Strong Start: Nussbaum Named to Select NCI Surgeon-Scientist Program Cohort

Updated

Daniel Nussbaum, MD, assistant professor, Department of Surgery, Division of Surgical Oncology, is one of 12 young surgeons nationwide to be selected by the National Institutes of Health/National Cancer Institute for the 2023 Early-Stage Surgeon Scientist Program (ESSP).

This pilot program brings together surgeon scientists from across the U.S.; building cohorts that will be trained together for up to three years per cohort.

ESSP participants are funded through either an administrative supplement to the grantee’s NCI-designated Cancer Center Support Grant (P30) (of which Duke Cancer Institute is a recipient) or Comprehensive Partnerships to Advance Cancer Health Equity (CPACHE; U54) to one of the institutions serving underserved health disparity populations and underrepresented students.

Nussbaum is also one of four faculty members at Duke to have been selected to receive a 2023 Physician-Scientist “Strong Start” award.

According to the Duke University School of Medicine, the awards program, funded with a gift from the Nanaline H. Duke Fund, supports promising early-career physician-scientists at Duke as they develop independent research programs. Each recipient will receive $75,000 annually for three years to support their research programs.

The Strong Start program is administered by the School of Medicine’s Office for Physician-Scientist Development (OPSD) and integrates with other physician-scientist development programs including the Medical Scientist Training Program (MD-PhD students) and the Lefkowitz Society (clinical residents and fellows). 

Nussbaum, who's a member of the Lefkowitz Society, has been an assistant professor of Surgery and a Duke Cancer Institute member since 2021. Previous to Duke, he completed his Surgical Oncology Fellowship at Memorial Sloan-Kettering Cancer Center (2019 - 2021) and a General Surgery Residency at Duke (2011-2019). He earned his MD from the University of Southern California in 2011.

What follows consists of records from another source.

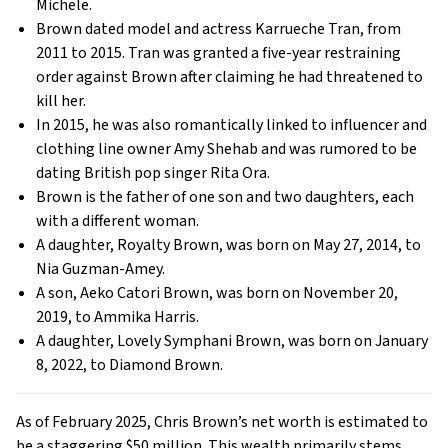
Michele.
Brown dated model and actress Karrueche Tran, from
2011 to 2015. Tran was granted a five-year restraining
order against Brown after claiming he had threatened to
kill her.
In 2015, he was also romantically linked to influencer and
clothing line owner Amy Shehab and was rumored to be
dating British pop singer Rita Ora.
Brown is the father of one son and two daughters, each
with a different woman.
A daughter, Royalty Brown, was born on May 27, 2014, to
Nia Guzman-Amey.
A son, Aeko Catori Brown, was born on November 20,
2019, to Ammika Harris.
A daughter, Lovely Symphani Brown, was born on January
8, 2022, to Diamond Brown.
As of February 2025, Chris Brown’s net worth is estimated to
be a staggering $50 million. This wealth primarily stems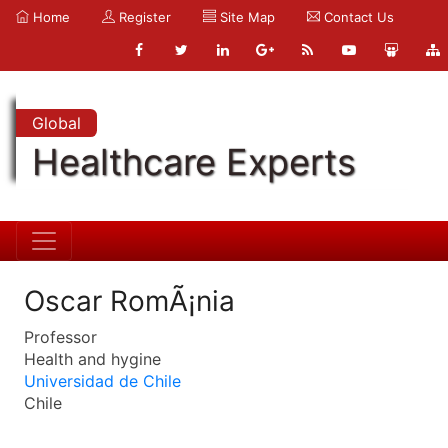
Home
Register
Site Map
Contact Us
Global
Healthcare Experts
Oscar RomÃ¡nia
Professor
Health and hygine
Universidad de Chile
Chile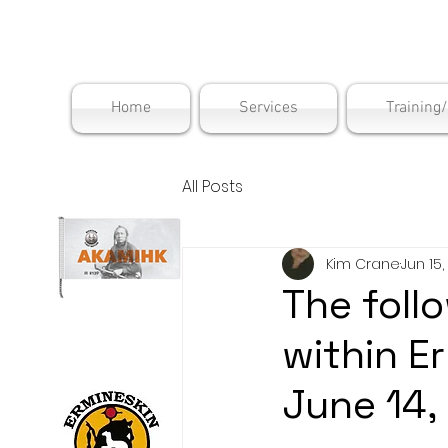
Maskwac
Home
Services
Training
All Posts
Kim Crane
Jun 15,
The follo
within E
June 14,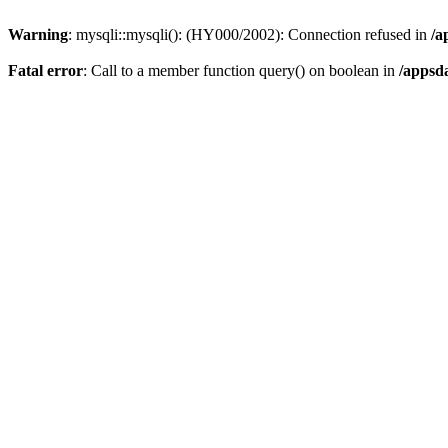
Warning
: mysqli::mysqli(): (HY000/2002): Connection refused in
/a
Fatal error
: Call to a member function query() on boolean in
/appsd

The "Strong Start" award will support his research project: "Deciphering Mechanisms of Hepatic Immunity Governing Pancreatic Cancer Liver Metastasis." Nussbaum will be working under the joint mentorship of Peter Allen, MD, and H. Kim Lyerly, MD, and with collaborators/co-mentors Erika Crosby, PhD, Zachary Hartman, PhD, Joshua Snyder, PhD, and Christopher Counter, PhD.

A Silent Killer

Even in its earliest stages, pancreatic cancer remains "an essentially incurable disease," explains Nussbaum. Among patients who undergo potentially “curative” surgery, greater than 95% will nonetheless die within 10 years of diagnosis. The vast majority (~80%) of these patients develop liver metastases — often within one year of surgery — and these metastases dictate survival outcomes.

“While we can treat a single tumor with surgery and chemotherapy, which currently represents our standard-of-care approach, it is overwhelmingly difficult to truly cure patients with these conventional therapies alone," says Nussbaum. "The challenge lies in eradicating pancreatic cancer cells that have already spread to the liver by the time the primary tumor in the pancreas is discovered. Because these metastatic cells can't be picked up with radiographic imaging — what we call "occult" cancer cells even patients who present at an early stage face a very high risk of postoperative recurrence. Due to the microscopic nature of occult metastases, our fundamental understanding of the mechanisms behind this disease state has lagged. In order to offer truly curative treatment for patients with “localized” pancreatic cancer, it's critical that we find ways to target those pancreatic cancer cells that have evaded detection."

"The Strong Start Award will provide a crucial springboard for my career and support a novel line of investigation with the potential to foundationally shape our understanding of occult metastatic disease," says Nussbaum, who will focus on related research with the NCI Early-Stage Surgeon Scientist Program (ESSP) cohort.

Nussbaum is also receiving research support for his project  — "Comprehensive Profiling of Hepatic Immune Populations to Target Occult Liver Metastasis in Pancreatic Cancer." This grant is supported by the Hopper-Belmont Foundation (2023 - 2024).

"My long-term goal as a pancreatic cancer surgeon-scientist is to develop therapeutic strategies, which build on this research, in order to improve cure rates for my patients," says Nussbaum.